▶ [READING PASSAGE]:
** begin **
Re: Utah State-Endorsed Digital Identity (SEDI) legislation

Yeah…


If anyone was offended, I apologize deeply.


As I have stated earlier, the counterpoints are solid.


And I’m constantly learning from Steffen’s expertise on the legislation.


I have no expertise in that and find reading long legal texts frustrating.


So I’m approaching this from a logical standpoint with my own bias.


I currently have no higher-education background, and I’m pretty much
brute-forcing a lot of stuff on the fly to show solutions that fit my bias,
and


considering that, I must admit that it was an unproductive tactic to mask
my own incompetence regarding the law’s requirements stemming from the
frustration I felt.


Any arguments such as the one you pointed out are very unproductive, and I
will avoid such in the future.


Thank you for calling it out.

su 15.2.2026 klo 5.50 ip. Manu Sporny <msporny@digitalbazaar.com> kirjoitti:

> On Sun, Feb 15, 2026 at 8:51 AM Jori Lehtinen <lehtinenjori03@gmail.com>
> wrote:
> > Can someone help me teach these guys how cryptography works arrrrghh 😁
>
> Whoa, hold up -- Steffen is a capable individual that knows how
> cryptography works. Remember, we follow a Code of Conduct when
> engaging here:
>
> https://www.w3.org/policies/code-of-conduct/#expected-behavior
>
> ... and part of that is an assumption that everyone is engaging in
> good faith and capable. Presuming someone engaging as deeply as
> Steffen -- quoting EU regulation, involved in setting these standards
> in the EU -- doesn't understand how cryptography works is item 21 in
> "Unacceptable Behavior" in the Code of Conduct.
** end **
▶ [REQUIRED TASKS]:
A) Answer these about the SEDI legislation message:
(i) What does the writer of the reply find frustrating to read?
(ii) Which item under "Unacceptable Behavior" in the Code of Conduct does the quoted message cite?
(iii) Whose expertise on the legislation does the writer say they are constantly learning from?
B) Extend the SEDI legislation message beyond its last line.

▶ [GIVEN MATERIAL]:
** begin **
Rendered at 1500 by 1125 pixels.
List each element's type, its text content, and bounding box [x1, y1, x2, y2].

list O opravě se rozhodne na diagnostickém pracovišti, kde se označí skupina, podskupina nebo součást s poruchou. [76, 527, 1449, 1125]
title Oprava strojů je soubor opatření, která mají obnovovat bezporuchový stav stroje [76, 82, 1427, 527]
** end **
▶ [RESULTS FOR THE EXERCISE]:
A)
(i) Long legal texts.
(ii) Item 21.
(iii) Steffen's.

B)
>
> I don't think you really meant what you wrote and were largely joking
> to add some levity to the frustration in the discussion, but keep in
> mind that it's really difficult to interpret your meaning on a mailing
> list (it could have been taken in a far more negative way: "You don't
> even know the basics of how this stuff works!" -- and that can chill
> engagement by others who might be nervous to participate in the first
> place: "Oh no, if they think Steffen doesn't know what he's talking
> about, then I have no chance in contributing.")
>
> You're contributing many good points, Jori, and I am more on your side
> of the debate than Steffen's, but we have to keep this civil -- it's
> expected behavior in our community.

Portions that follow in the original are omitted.